→ Extract to read:

Markdown-Native Source Document Strategy (with HTML as a peer option)

Strategy for treating Markdown and HTML as native source formats with custom per-document transformation scripts

Before reading this section watch YouTube video Chunking 101: The Invisible Bottleneck Killing Enterprise AI Projects.

All AI-native Q&A solutions are only as good as the source content they rely on. Thus, our default is a Markdown-first strategy for source documents, with HTML as the canonical alternative when fidelity or semantics require it. We require every knowledge source (policies, manuals, SOPs, FAQs, etc.) to be provided as clean, structured Markdown with YAML frontmatter or standards-compliant HTML with <meta> (or JSON-LD) metadata. Both are human-readable, diff-able, and machine-parsable; the choice should reflect complexity:

Prefer Markdown + YAML frontmatter for simple or moderately structured content authored by non-technical contributors.

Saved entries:
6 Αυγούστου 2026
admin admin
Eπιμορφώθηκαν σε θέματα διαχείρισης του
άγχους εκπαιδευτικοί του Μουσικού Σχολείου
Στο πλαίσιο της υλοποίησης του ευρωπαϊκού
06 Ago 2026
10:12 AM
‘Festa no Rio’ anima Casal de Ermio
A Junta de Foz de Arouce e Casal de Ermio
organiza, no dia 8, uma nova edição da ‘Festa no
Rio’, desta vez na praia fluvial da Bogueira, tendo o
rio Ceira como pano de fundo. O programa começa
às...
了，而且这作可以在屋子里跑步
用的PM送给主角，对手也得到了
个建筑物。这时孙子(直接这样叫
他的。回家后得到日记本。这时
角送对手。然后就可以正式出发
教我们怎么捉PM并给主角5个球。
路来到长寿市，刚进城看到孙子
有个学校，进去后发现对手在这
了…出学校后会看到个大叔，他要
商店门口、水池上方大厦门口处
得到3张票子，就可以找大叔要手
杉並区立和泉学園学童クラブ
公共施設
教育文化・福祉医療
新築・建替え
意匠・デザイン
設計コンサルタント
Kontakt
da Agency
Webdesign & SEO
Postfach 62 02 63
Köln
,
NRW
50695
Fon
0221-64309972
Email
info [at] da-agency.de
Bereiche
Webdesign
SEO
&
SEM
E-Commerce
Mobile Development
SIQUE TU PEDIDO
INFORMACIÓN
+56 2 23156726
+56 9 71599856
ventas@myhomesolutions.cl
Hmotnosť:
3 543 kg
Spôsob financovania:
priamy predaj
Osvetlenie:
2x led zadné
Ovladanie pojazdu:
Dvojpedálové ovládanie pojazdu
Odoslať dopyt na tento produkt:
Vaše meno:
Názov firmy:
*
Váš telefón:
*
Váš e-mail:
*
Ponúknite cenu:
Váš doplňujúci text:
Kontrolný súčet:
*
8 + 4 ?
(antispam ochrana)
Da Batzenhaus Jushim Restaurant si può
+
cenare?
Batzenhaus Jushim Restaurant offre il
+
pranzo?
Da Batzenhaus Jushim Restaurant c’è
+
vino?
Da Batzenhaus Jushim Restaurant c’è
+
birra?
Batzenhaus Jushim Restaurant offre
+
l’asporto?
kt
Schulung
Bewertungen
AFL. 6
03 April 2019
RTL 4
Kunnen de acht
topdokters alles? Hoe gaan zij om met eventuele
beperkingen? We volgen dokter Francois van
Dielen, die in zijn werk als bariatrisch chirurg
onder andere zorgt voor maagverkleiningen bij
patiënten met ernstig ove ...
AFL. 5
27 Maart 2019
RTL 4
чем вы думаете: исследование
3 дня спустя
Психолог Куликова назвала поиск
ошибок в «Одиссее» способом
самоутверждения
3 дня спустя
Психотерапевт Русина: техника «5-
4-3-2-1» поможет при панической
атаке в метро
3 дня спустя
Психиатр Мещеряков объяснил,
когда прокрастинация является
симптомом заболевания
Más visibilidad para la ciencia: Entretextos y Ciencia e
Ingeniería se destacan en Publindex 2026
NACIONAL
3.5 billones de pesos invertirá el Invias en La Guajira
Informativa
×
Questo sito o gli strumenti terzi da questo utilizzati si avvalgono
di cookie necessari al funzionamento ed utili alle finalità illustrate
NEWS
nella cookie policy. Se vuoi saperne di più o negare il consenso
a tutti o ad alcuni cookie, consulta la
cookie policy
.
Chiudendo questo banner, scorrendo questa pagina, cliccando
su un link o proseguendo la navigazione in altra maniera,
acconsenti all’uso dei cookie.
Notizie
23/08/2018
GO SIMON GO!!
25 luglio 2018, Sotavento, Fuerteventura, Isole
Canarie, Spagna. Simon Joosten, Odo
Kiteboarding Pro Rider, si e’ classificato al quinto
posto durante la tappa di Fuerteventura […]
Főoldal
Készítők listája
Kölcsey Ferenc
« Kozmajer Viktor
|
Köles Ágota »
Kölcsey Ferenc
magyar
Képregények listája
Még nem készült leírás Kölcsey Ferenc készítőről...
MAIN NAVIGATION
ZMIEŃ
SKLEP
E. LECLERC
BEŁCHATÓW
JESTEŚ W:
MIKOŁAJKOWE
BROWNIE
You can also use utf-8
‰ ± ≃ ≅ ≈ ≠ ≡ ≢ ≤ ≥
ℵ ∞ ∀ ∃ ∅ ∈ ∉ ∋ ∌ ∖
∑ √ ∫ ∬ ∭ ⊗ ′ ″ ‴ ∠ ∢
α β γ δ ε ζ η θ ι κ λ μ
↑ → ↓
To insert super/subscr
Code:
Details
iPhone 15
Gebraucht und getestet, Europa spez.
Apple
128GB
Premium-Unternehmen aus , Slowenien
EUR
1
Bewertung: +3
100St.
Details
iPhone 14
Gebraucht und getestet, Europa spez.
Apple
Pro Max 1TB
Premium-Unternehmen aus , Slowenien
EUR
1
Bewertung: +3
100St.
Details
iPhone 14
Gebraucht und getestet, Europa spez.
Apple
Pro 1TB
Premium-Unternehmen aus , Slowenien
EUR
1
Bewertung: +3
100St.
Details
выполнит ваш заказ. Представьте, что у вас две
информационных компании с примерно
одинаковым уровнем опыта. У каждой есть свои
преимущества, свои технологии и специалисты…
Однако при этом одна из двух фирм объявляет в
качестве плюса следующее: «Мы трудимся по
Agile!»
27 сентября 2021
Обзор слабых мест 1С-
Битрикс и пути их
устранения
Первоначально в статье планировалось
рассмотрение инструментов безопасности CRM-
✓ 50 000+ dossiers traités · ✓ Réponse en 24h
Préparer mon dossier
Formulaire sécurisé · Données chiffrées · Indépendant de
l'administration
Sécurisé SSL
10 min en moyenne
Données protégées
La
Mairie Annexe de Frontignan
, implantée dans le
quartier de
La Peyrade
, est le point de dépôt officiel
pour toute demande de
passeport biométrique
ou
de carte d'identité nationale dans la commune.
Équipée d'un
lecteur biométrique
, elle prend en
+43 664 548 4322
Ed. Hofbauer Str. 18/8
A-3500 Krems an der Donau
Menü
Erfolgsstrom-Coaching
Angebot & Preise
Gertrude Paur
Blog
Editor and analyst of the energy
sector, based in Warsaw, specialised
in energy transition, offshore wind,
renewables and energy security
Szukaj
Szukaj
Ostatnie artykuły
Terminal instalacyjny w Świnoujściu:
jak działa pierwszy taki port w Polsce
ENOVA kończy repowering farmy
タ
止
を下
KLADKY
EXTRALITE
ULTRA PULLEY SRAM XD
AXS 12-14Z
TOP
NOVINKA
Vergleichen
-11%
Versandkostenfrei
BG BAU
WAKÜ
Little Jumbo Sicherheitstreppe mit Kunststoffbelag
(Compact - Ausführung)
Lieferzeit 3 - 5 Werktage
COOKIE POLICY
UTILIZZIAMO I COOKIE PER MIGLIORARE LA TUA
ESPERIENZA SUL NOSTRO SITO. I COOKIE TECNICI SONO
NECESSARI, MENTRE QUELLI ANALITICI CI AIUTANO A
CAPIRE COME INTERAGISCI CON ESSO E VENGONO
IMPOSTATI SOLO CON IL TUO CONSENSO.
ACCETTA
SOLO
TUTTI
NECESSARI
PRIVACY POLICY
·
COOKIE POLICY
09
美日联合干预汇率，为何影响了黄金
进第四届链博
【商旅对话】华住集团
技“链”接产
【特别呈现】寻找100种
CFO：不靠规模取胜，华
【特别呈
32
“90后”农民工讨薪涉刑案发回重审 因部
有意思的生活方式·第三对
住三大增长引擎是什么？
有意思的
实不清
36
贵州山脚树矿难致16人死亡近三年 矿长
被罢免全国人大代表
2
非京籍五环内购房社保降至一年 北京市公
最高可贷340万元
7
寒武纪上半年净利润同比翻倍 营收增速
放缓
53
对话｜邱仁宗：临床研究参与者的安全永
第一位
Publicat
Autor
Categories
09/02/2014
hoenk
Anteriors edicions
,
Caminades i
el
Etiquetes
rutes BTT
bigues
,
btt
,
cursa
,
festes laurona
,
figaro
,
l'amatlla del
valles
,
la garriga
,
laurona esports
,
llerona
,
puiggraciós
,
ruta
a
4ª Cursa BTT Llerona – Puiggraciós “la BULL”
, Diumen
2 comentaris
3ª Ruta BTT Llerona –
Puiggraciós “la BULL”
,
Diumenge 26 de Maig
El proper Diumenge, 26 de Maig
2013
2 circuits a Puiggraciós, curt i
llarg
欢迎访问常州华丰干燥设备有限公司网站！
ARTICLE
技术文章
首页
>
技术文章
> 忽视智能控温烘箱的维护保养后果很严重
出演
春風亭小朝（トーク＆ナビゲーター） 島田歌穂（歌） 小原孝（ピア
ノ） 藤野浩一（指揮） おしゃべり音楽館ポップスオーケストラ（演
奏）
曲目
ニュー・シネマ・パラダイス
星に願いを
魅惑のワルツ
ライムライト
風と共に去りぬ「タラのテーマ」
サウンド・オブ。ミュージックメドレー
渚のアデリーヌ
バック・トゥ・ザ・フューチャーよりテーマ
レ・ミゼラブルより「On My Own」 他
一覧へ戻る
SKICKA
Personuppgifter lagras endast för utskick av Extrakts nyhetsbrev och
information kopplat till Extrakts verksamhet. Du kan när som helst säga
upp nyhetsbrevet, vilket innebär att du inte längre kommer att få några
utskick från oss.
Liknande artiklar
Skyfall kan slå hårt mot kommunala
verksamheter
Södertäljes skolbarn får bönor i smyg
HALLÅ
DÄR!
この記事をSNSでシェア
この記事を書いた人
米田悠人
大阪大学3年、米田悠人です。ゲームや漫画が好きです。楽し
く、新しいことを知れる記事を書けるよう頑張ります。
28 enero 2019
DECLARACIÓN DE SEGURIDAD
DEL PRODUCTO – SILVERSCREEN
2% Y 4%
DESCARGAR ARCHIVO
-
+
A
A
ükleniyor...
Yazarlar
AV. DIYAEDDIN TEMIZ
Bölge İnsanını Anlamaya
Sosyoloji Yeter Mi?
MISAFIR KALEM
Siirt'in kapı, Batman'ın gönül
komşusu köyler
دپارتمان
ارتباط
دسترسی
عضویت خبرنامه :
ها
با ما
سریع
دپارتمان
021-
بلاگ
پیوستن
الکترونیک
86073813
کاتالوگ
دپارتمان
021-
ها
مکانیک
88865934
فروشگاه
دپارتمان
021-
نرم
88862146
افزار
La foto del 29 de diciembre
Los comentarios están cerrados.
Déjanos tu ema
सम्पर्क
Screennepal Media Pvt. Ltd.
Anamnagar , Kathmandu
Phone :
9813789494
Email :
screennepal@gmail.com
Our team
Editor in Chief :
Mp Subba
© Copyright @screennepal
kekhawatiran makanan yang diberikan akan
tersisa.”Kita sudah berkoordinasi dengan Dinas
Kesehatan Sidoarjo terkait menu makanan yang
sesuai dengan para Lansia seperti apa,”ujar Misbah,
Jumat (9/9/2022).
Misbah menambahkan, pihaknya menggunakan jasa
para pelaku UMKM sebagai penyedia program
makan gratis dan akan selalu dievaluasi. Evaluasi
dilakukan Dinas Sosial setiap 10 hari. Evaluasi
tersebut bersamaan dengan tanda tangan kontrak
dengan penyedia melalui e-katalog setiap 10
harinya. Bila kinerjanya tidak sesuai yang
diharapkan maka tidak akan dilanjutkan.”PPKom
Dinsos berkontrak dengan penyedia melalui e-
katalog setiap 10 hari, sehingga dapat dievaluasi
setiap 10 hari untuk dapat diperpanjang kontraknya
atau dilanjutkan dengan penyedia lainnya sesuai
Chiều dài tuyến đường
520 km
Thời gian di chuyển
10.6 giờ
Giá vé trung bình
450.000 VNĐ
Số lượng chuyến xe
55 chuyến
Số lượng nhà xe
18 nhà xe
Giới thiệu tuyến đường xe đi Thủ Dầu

→ Directive: From the source document strategy above, reproduce word for word the part that opens with the words containing "Before reading this" and closes with "by non-technical contributors.".

→ Answer to the problem:
Before reading this section watch YouTube video Chunking 101: The Invisible Bottleneck Killing Enterprise AI Projects.

All AI-native Q&A solutions are only as good as the source content they rely on. Thus, our default is a Markdown-first strategy for source documents, with HTML as the canonical alternative when fidelity or semantics require it. We require every knowledge source (policies, manuals, SOPs, FAQs, etc.) to be provided as clean, structured Markdown with YAML frontmatter or standards-compliant HTML with <meta> (or JSON-LD) metadata. Both are human-readable, diff-able, and machine-parsable; the choice should reflect complexity:

Prefer Markdown + YAML frontmatter for simple or moderately structured content authored by non-technical contributors.